*Aim of the exercise:* Drop every image, then reproduce the data exactly as given.

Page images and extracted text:
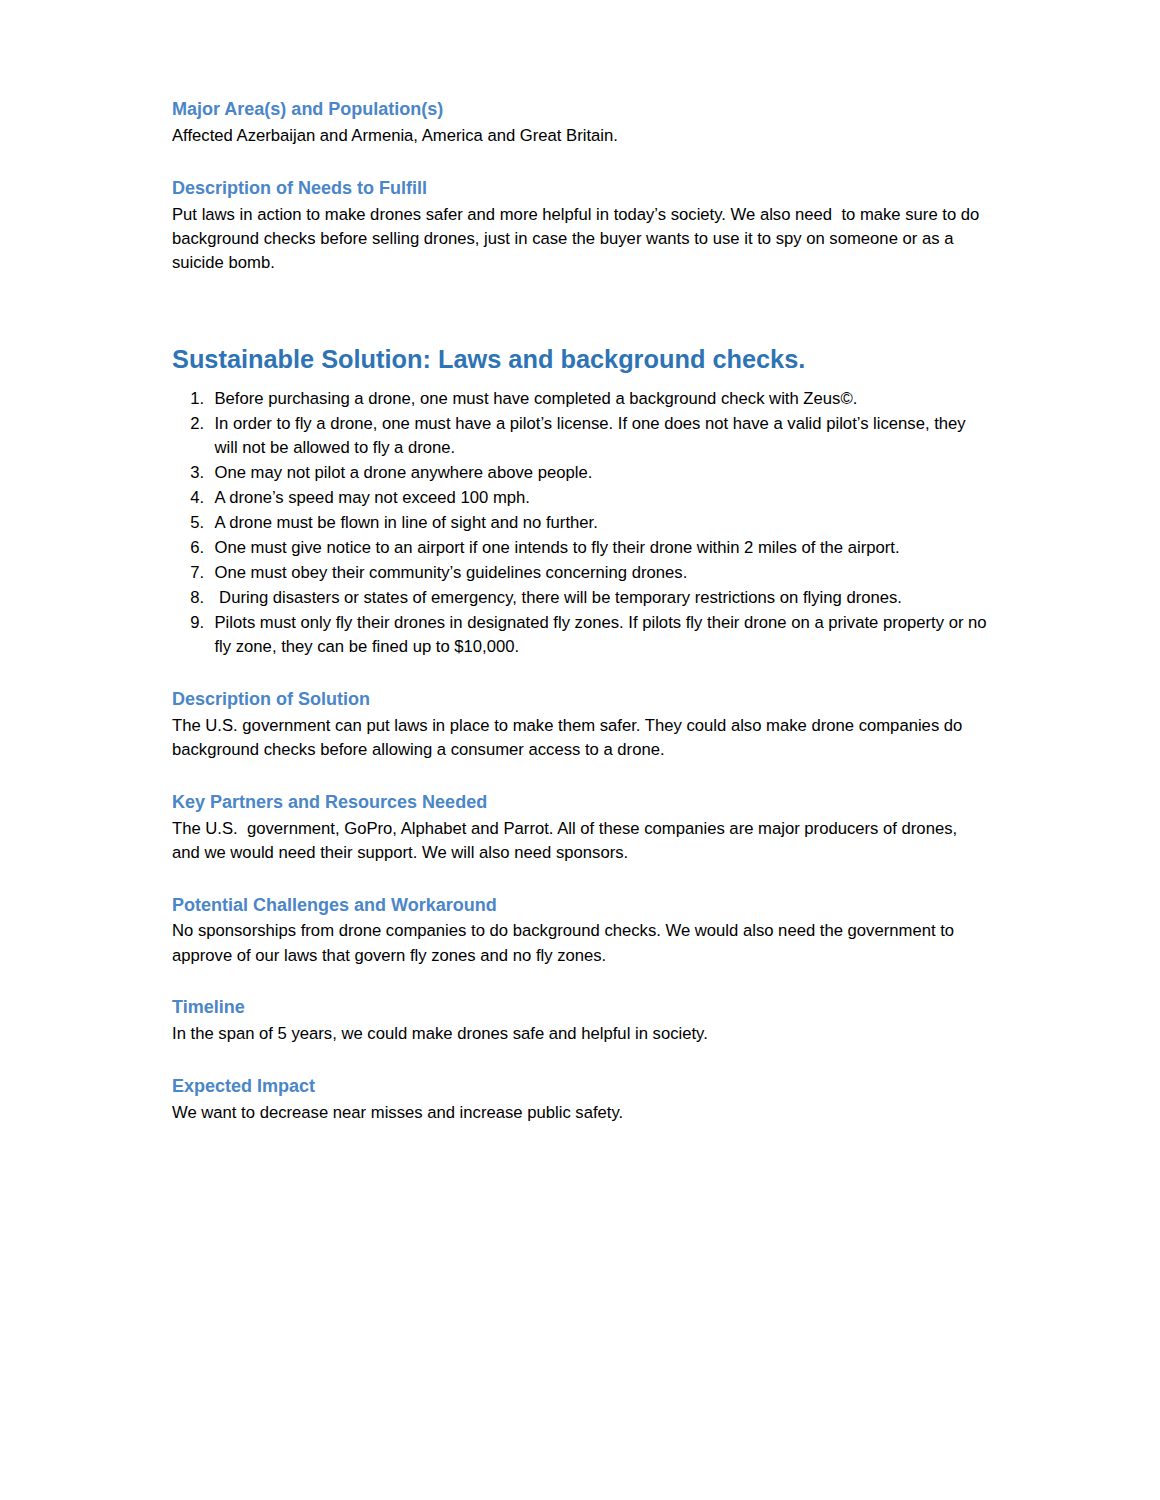Major Area(s) and Population(s)
Affected Azerbaijan and Armenia, America and Great Britain.
Description of Needs to Fulfill
Put laws in action to make drones safer and more helpful in today’s society. We also need to make sure to do background checks before selling drones, just in case the buyer wants to use it to spy on someone or as a suicide bomb.
Sustainable Solution: Laws and background checks.
Before purchasing a drone, one must have completed a background check with Zeus©.
In order to fly a drone, one must have a pilot’s license. If one does not have a valid pilot’s license, they will not be allowed to fly a drone.
One may not pilot a drone anywhere above people.
A drone’s speed may not exceed 100 mph.
A drone must be flown in line of sight and no further.
One must give notice to an airport if one intends to fly their drone within 2 miles of the airport.
One must obey their community’s guidelines concerning drones.
During disasters or states of emergency, there will be temporary restrictions on flying drones.
Pilots must only fly their drones in designated fly zones. If pilots fly their drone on a private property or no fly zone, they can be fined up to $10,000.
Description of Solution
The U.S. government can put laws in place to make them safer. They could also make drone companies do background checks before allowing a consumer access to a drone.
Key Partners and Resources Needed
The U.S. government, GoPro, Alphabet and Parrot. All of these companies are major producers of drones, and we would need their support. We will also need sponsors.
Potential Challenges and Workaround
No sponsorships from drone companies to do background checks. We would also need the government to approve of our laws that govern fly zones and no fly zones.
Timeline
In the span of 5 years, we could make drones safe and helpful in society.
Expected Impact
We want to decrease near misses and increase public safety.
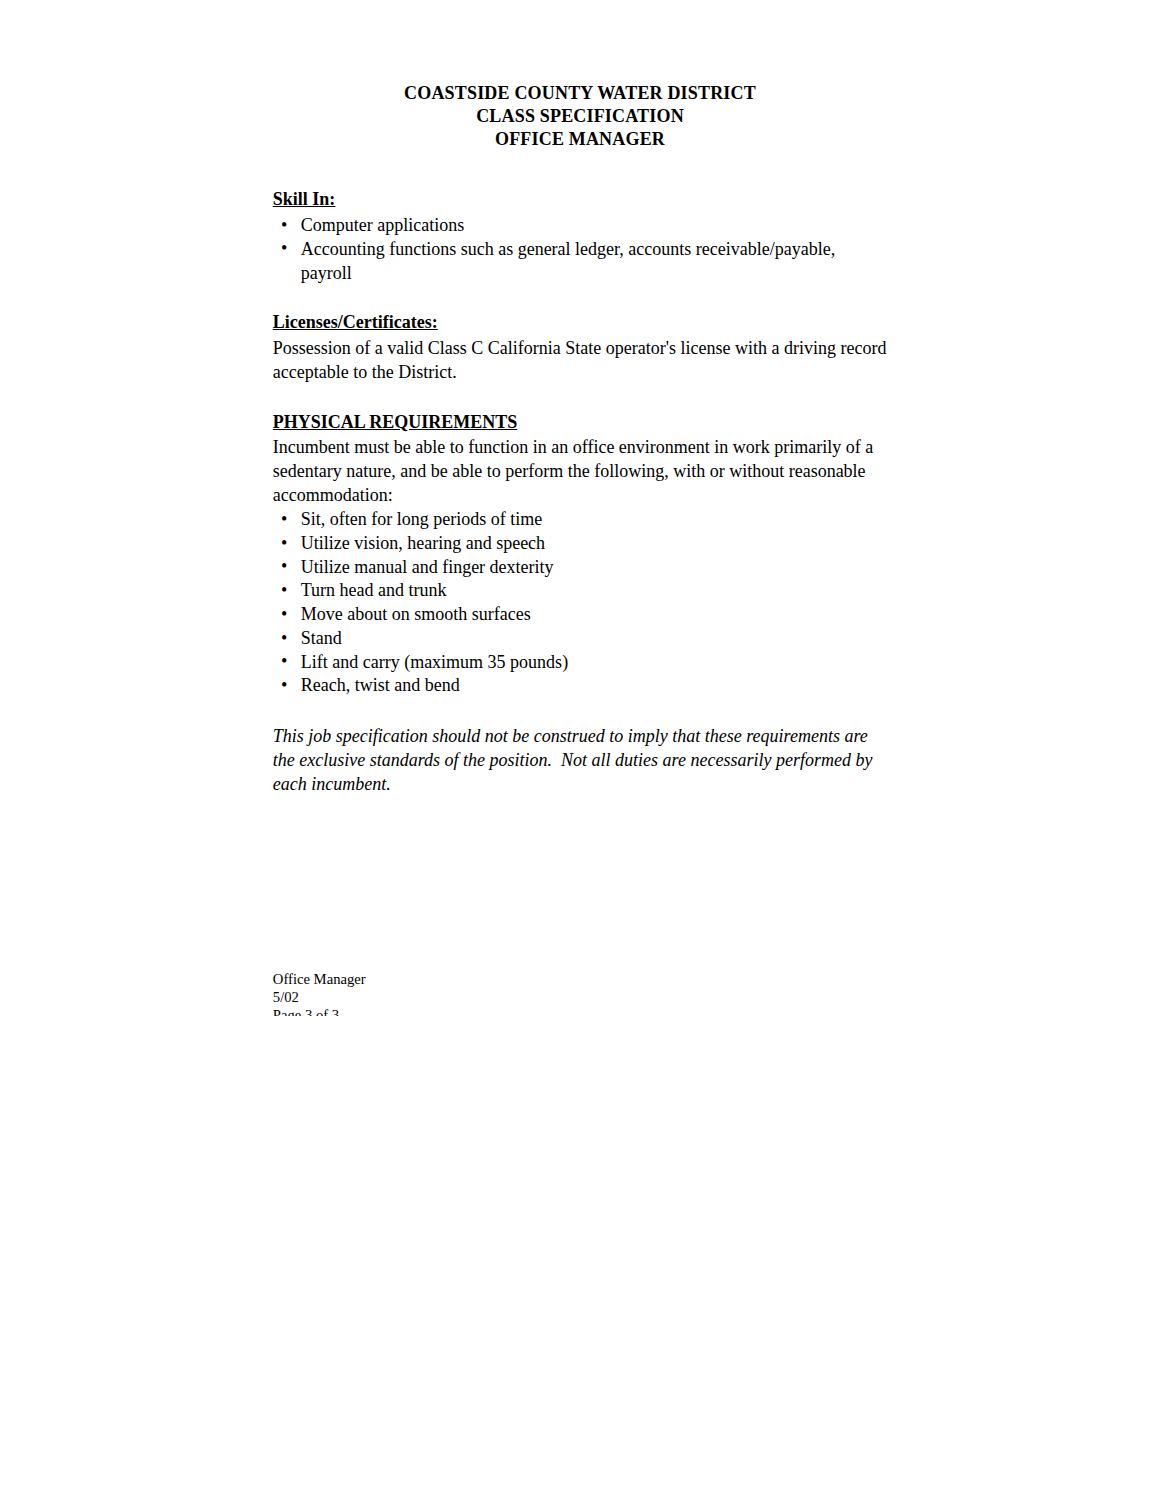COASTSIDE COUNTY WATER DISTRICT
CLASS SPECIFICATION
OFFICE MANAGER
Skill In:
Computer applications
Accounting functions such as general ledger, accounts receivable/payable, payroll
Licenses/Certificates:
Possession of a valid Class C California State operator's license with a driving record acceptable to the District.
PHYSICAL REQUIREMENTS
Incumbent must be able to function in an office environment in work primarily of a sedentary nature, and be able to perform the following, with or without reasonable accommodation:
Sit, often for long periods of time
Utilize vision, hearing and speech
Utilize manual and finger dexterity
Turn head and trunk
Move about on smooth surfaces
Stand
Lift and carry (maximum 35 pounds)
Reach, twist and bend
This job specification should not be construed to imply that these requirements are the exclusive standards of the position. Not all duties are necessarily performed by each incumbent.
Office Manager
5/02
Page 3 of 3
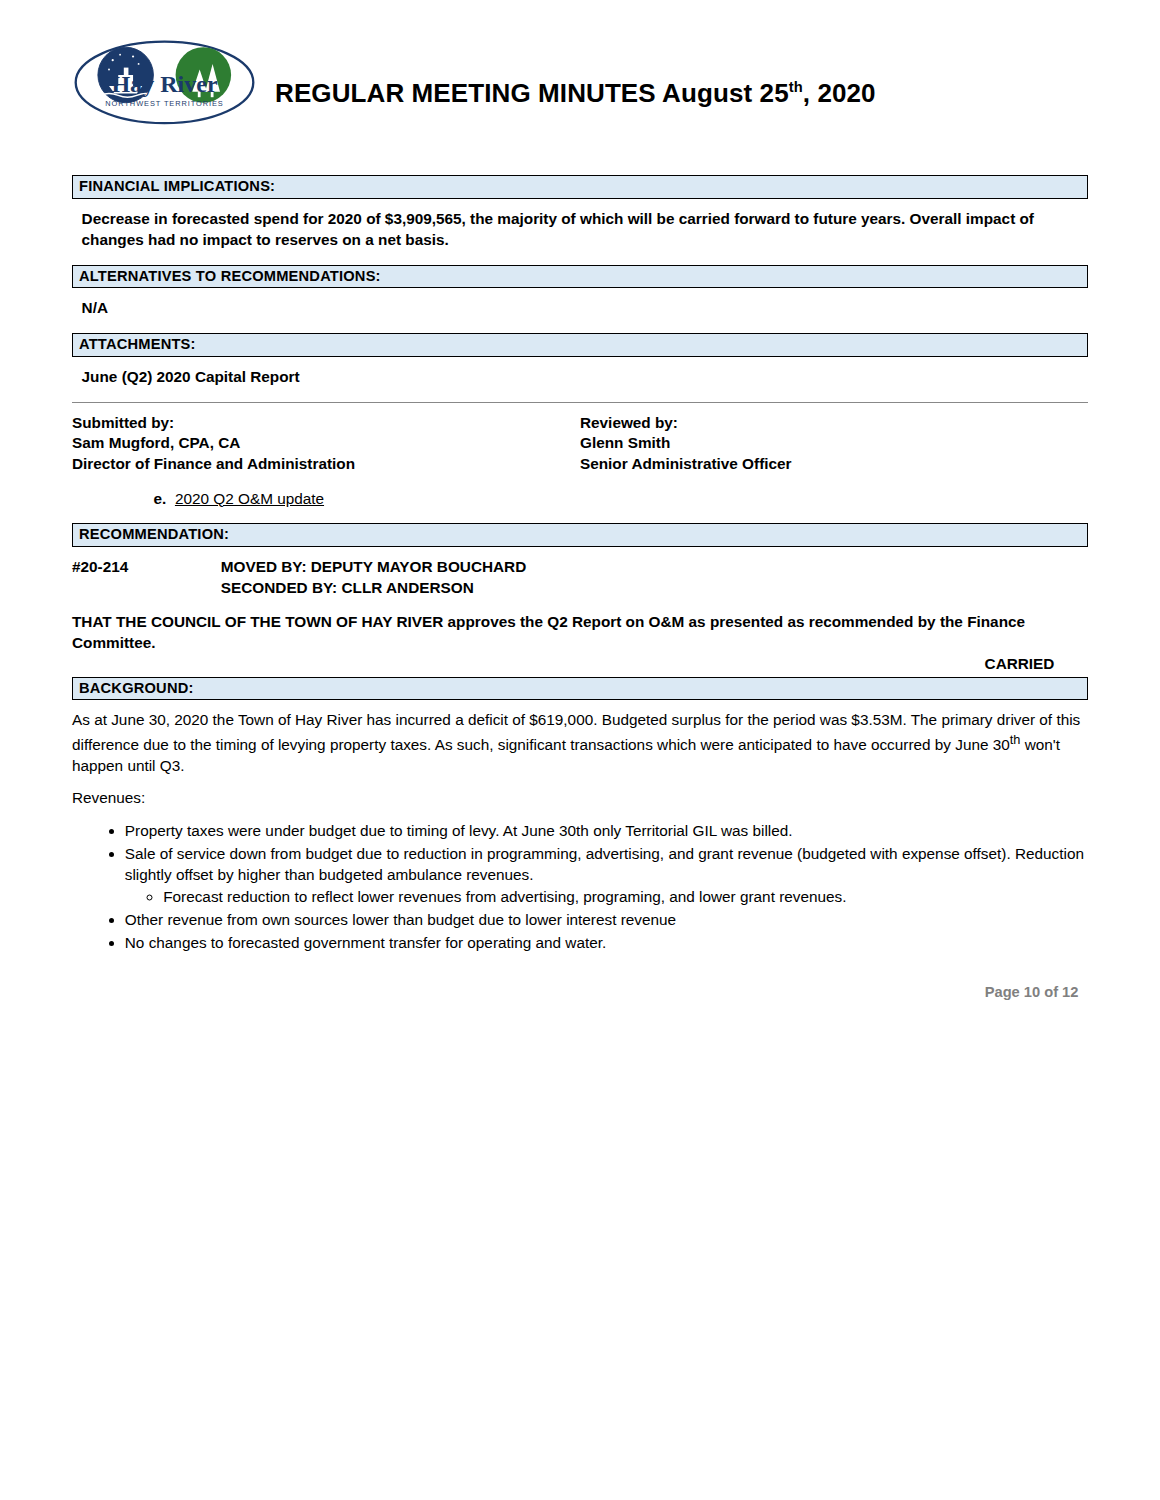Hay River NORTHWEST TERRITORIES
REGULAR MEETING MINUTES August 25th, 2020
FINANCIAL IMPLICATIONS:
Decrease in forecasted spend for 2020 of $3,909,565, the majority of which will be carried forward to future years. Overall impact of changes had no impact to reserves on a net basis.
ALTERNATIVES TO RECOMMENDATIONS:
N/A
ATTACHMENTS:
June (Q2) 2020 Capital Report
| Submitted by: | Reviewed by: |
| Sam Mugford, CPA, CA | Glenn Smith |
| Director of Finance and Administration | Senior Administrative Officer |
e. 2020 Q2 O&M update
RECOMMENDATION:
#20-214
MOVED BY: DEPUTY MAYOR BOUCHARD
SECONDED BY: CLLR ANDERSON
THAT THE COUNCIL OF THE TOWN OF HAY RIVER approves the Q2 Report on O&M as presented as recommended by the Finance Committee.
CARRIED
BACKGROUND:
As at June 30, 2020 the Town of Hay River has incurred a deficit of $619,000. Budgeted surplus for the period was $3.53M. The primary driver of this difference due to the timing of levying property taxes. As such, significant transactions which were anticipated to have occurred by June 30th won't happen until Q3.
Revenues:
Property taxes were under budget due to timing of levy. At June 30th only Territorial GIL was billed.
Sale of service down from budget due to reduction in programming, advertising, and grant revenue (budgeted with expense offset). Reduction slightly offset by higher than budgeted ambulance revenues.
Forecast reduction to reflect lower revenues from advertising, programing, and lower grant revenues.
Other revenue from own sources lower than budget due to lower interest revenue
No changes to forecasted government transfer for operating and water.
Page 10 of 12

*Answer below:*
Major Area(s) and Population(s)
Affected Azerbaijan and Armenia, America and Great Britain.
Description of Needs to Fulfill
Put laws in action to make drones safer and more helpful in today’s society. We also need to make sure to do background checks before selling drones, just in case the buyer wants to use it to spy on someone or as a suicide bomb.
Sustainable Solution: Laws and background checks.
Before purchasing a drone, one must have completed a background check with Zeus©.
In order to fly a drone, one must have a pilot’s license. If one does not have a valid pilot’s license, they will not be allowed to fly a drone.
One may not pilot a drone anywhere above people.
A drone’s speed may not exceed 100 mph.
A drone must be flown in line of sight and no further.
One must give notice to an airport if one intends to fly their drone within 2 miles of the airport.
One must obey their community’s guidelines concerning drones.
During disasters or states of emergency, there will be temporary restrictions on flying drones.
Pilots must only fly their drones in designated fly zones. If pilots fly their drone on a private property or no fly zone, they can be fined up to $10,000.
Description of Solution
The U.S. government can put laws in place to make them safer. They could also make drone companies do background checks before allowing a consumer access to a drone.
Key Partners and Resources Needed
The U.S. government, GoPro, Alphabet and Parrot. All of these companies are major producers of drones, and we would need their support. We will also need sponsors.
Potential Challenges and Workaround
No sponsorships from drone companies to do background checks. We would also need the government to approve of our laws that govern fly zones and no fly zones.
Timeline
In the span of 5 years, we could make drones safe and helpful in society.
Expected Impact
We want to decrease near misses and increase public safety.
COASTSIDE COUNTY WATER DISTRICT
CLASS SPECIFICATION
OFFICE MANAGER
Skill In:
Computer applications
Accounting functions such as general ledger, accounts receivable/payable, payroll
Licenses/Certificates:
Possession of a valid Class C California State operator's license with a driving record acceptable to the District.
PHYSICAL REQUIREMENTS
Incumbent must be able to function in an office environment in work primarily of a sedentary nature, and be able to perform the following, with or without reasonable accommodation:
Sit, often for long periods of time
Utilize vision, hearing and speech
Utilize manual and finger dexterity
Turn head and trunk
Move about on smooth surfaces
Stand
Lift and carry (maximum 35 pounds)
Reach, twist and bend
This job specification should not be construed to imply that these requirements are the exclusive standards of the position. Not all duties are necessarily performed by each incumbent.
Office Manager
5/02
Page 3 of 3
Hay River NORTHWEST TERRITORIES
REGULAR MEETING MINUTES August 25th, 2020
FINANCIAL IMPLICATIONS:
Decrease in forecasted spend for 2020 of $3,909,565, the majority of which will be carried forward to future years. Overall impact of changes had no impact to reserves on a net basis.
ALTERNATIVES TO RECOMMENDATIONS:
N/A
ATTACHMENTS:
June (Q2) 2020 Capital Report
| Submitted by: | Reviewed by: |
| Sam Mugford, CPA, CA | Glenn Smith |
| Director of Finance and Administration | Senior Administrative Officer |
e. 2020 Q2 O&M update
RECOMMENDATION:
#20-214
MOVED BY: DEPUTY MAYOR BOUCHARD
SECONDED BY: CLLR ANDERSON
THAT THE COUNCIL OF THE TOWN OF HAY RIVER approves the Q2 Report on O&M as presented as recommended by the Finance Committee.
CARRIED
BACKGROUND:
As at June 30, 2020 the Town of Hay River has incurred a deficit of $619,000. Budgeted surplus for the period was $3.53M. The primary driver of this difference due to the timing of levying property taxes. As such, significant transactions which were anticipated to have occurred by June 30th won't happen until Q3.
Revenues:
Property taxes were under budget due to timing of levy. At June 30th only Territorial GIL was billed.
Sale of service down from budget due to reduction in programming, advertising, and grant revenue (budgeted with expense offset). Reduction slightly offset by higher than budgeted ambulance revenues.
Forecast reduction to reflect lower revenues from advertising, programing, and lower grant revenues.
Other revenue from own sources lower than budget due to lower interest revenue
No changes to forecasted government transfer for operating and water.
Page 10 of 12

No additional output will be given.